STUDY QUESTIONS:
**A)** From the article on women's lacrosse headgear, copy the part that opens with the words containing "Obviously a focus" and closes with "parents and coaches.".
**B)** Answer these questions using the article on women's lacrosse headgear:
(i) For how many years has Kathleen Lloyd been coaching?
(ii) In which edition of Lacrosse Magazine did the feature story first appear?
(iii) Which rule and section of the official rules cover other personal equipment?
**C)** Pick up the article on headgear in girls' lacrosse after its final sentence and keep writing it.

SOURCE EXTRACT:

━━━━━━━━

US Lacrosse Answering Call for Women’s Headgear
The following is an edited version of a feature story that appeared in the August 2012 edition of Lacrosse Magazine. Visit the membership page to join US Lacrosse and start your subscription to Lacrosse Magazine.
US Lacrosse Official Rules for Girls’ and Women’s Lacrosse
Rule 2, Section 10: Other Personal Equipment
"Close-fitting gloves, nose guards and soft headgear may be worn by all players. Further protective devices necessitated on genuine medical grounds may be used by players, providing that umpires agree that they do not endanger other players. All protective devices used should be close-fitting, padded where necessary, and not be of excessive weight. … No equipment, including protective devices, may be used unless it complies with the rules or manufacturers’ specification and is deemed not dangerous to other players by the officials."
Kathleen Lloyd is not trying to change girls’ lacrosse.
"I’ve been coaching for 17 years. I played without goggles or boundaries. I’m old-school," she said. "I don’t want to see the game change or see hard helmets."
But Lloyd, director of athletics and head coach at Bullis (Md.) School, did generate considerable dialogue in the girls’ lacrosse community when she decided — after consulting school administrators, athletic trainers, parents and coaches — that all members of her varsity and JV teams would wear rugby helmets in the 2012 season. Officials at US Lacrosse believe the Bulldogs became the first girls’ lacrosse program in the nation to mandate its players wear headgear.
||Officials at US Lacrosse believe that Bullis became the first girls’ lacrosse program in the nation to mandate its players wear headgear.
credit: John Strohsacker
A 2011 season that saw Bullis players sustain seven concussions during lacrosse activities.
Obviously a focus on one team skews the frequency of the injury in the girls’ lacrosse, but in the moment of such an injury, statistical data may not be the first thought of parents and coaches.

━━━━━━━━

PROVIDED RECORDS:
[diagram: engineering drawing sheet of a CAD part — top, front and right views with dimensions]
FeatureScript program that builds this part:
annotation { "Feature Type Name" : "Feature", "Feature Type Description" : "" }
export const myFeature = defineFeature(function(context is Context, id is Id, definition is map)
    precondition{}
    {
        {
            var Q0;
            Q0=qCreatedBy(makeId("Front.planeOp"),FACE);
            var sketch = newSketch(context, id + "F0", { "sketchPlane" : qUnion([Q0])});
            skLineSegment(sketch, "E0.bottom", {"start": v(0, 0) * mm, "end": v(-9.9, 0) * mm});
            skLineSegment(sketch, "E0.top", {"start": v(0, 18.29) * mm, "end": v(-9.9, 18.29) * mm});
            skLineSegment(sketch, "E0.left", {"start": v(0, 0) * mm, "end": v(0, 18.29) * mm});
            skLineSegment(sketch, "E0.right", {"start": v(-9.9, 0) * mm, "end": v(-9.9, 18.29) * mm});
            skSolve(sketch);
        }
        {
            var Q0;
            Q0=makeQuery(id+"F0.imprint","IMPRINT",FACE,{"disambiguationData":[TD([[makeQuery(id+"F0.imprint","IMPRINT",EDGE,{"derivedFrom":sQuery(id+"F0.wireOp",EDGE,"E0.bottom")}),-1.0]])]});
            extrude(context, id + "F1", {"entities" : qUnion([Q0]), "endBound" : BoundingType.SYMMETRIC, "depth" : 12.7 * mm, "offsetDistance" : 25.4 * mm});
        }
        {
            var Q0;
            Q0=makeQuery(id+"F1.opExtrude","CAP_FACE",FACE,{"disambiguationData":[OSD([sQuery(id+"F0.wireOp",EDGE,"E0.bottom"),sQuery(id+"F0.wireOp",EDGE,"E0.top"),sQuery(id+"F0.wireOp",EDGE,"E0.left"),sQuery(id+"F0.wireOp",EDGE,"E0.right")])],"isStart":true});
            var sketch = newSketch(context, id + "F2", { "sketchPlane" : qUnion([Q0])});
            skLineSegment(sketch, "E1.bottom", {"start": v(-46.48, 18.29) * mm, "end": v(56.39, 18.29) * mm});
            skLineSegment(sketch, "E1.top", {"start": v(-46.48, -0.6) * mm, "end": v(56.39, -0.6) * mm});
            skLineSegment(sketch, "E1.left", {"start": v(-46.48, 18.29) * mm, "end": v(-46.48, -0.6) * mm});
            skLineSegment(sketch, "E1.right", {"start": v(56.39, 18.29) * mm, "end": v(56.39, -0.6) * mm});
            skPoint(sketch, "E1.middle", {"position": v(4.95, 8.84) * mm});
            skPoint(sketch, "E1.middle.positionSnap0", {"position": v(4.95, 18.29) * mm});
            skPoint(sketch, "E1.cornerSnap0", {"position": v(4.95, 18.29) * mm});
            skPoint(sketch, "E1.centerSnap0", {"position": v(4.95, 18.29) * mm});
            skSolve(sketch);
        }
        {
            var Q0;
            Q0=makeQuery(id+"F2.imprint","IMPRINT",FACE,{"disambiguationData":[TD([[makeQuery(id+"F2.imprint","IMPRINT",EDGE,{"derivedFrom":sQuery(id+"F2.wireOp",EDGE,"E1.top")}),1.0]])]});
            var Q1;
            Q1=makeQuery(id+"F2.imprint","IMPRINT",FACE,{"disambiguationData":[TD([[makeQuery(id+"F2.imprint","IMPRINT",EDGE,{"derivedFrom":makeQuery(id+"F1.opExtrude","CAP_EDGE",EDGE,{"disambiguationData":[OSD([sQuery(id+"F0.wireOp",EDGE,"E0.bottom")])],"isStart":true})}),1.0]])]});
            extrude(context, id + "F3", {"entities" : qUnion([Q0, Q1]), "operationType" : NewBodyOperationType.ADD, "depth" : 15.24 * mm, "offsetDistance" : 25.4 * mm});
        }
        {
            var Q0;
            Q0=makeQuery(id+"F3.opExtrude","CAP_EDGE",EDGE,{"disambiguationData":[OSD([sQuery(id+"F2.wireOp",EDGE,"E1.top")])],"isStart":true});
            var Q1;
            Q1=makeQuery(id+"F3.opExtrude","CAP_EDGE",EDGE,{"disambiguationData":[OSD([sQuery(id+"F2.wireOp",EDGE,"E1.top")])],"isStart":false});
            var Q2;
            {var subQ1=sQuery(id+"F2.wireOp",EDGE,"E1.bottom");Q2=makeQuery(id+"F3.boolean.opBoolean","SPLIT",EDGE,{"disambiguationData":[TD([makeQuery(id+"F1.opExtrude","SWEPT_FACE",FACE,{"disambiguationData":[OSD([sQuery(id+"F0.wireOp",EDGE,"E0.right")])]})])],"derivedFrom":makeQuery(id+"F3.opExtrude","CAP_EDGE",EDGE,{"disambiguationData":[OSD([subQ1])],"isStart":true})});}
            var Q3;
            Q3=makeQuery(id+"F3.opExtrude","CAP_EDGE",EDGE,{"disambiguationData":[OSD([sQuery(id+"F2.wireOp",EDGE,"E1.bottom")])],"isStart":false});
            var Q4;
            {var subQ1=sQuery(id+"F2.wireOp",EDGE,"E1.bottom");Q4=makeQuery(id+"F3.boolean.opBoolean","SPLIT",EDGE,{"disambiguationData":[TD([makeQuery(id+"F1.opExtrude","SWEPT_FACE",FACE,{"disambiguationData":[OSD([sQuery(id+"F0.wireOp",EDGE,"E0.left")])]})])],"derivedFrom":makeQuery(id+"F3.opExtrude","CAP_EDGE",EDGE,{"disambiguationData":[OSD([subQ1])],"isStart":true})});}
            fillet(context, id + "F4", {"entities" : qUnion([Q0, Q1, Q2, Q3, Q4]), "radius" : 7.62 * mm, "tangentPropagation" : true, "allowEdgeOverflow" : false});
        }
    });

━━━━━━━━

EXPECTED OUTPUTS:
**A)**
Obviously a focus on one team skews the frequency of the injury in the girls’ lacrosse, but in the moment of such an injury, statistical data may not be the first thought of parents and coaches.

**B)**
(i) 17 years
(ii) The August 2012 edition
(iii) Rule 2, Section 10

**C)**
"The intention was to protect the girls as best we could," Lloyd said. "We had several meetings about how we could protect players knowing that there’s nothing else out there."
But as doctors and other professionals in the sports medicine field contend, helmets were not designed to prevent concussions. Lloyd acknowledged that fact as part of the decision-making process.
The scenario of a team resorting to a piece of equipment designed for another sport and lacking in proven efficacy against a given injury illustrates the crossroads at which girls’ lacrosse finds itself. The rules allow for soft headgear, but they do not specify a measurable safety standard against which such a piece of headgear must be tested for effectiveness. That has led to a void of girls’ lacrosse-specific headgear in the marketplace, likely leaving players who wish to wear headgear, whatever their reasons, in the unfair role of uneducated consumers.
But the head scratching has an end in sight. Since November 2010, US Lacrosse has vigorously pursued research and development of a unique standard for a girls’ lacrosse-specific headgear. It’s one of several initiatives the sport’s national governing body has underway related to head injuries in girls’ lacrosse, all with the goals of promoting player safety and preserving the integrity of the game.
Education and Rule Changes
In 2004, US Lacrosse debuted its Coaching Education Program (CEP) to give adults the knowledge and skills needed to teach lacrosse to the exploding base of youth and high school players. Since then, some 20,000 adults have completed either the online or in-person component of the CEP’s Level 1, and many have gone on to become US Lacrosse-certified (which includes a criminal background check).
But Susan Ford believes in a more intangible approach to keeping players safe and the girls’ game true to itself.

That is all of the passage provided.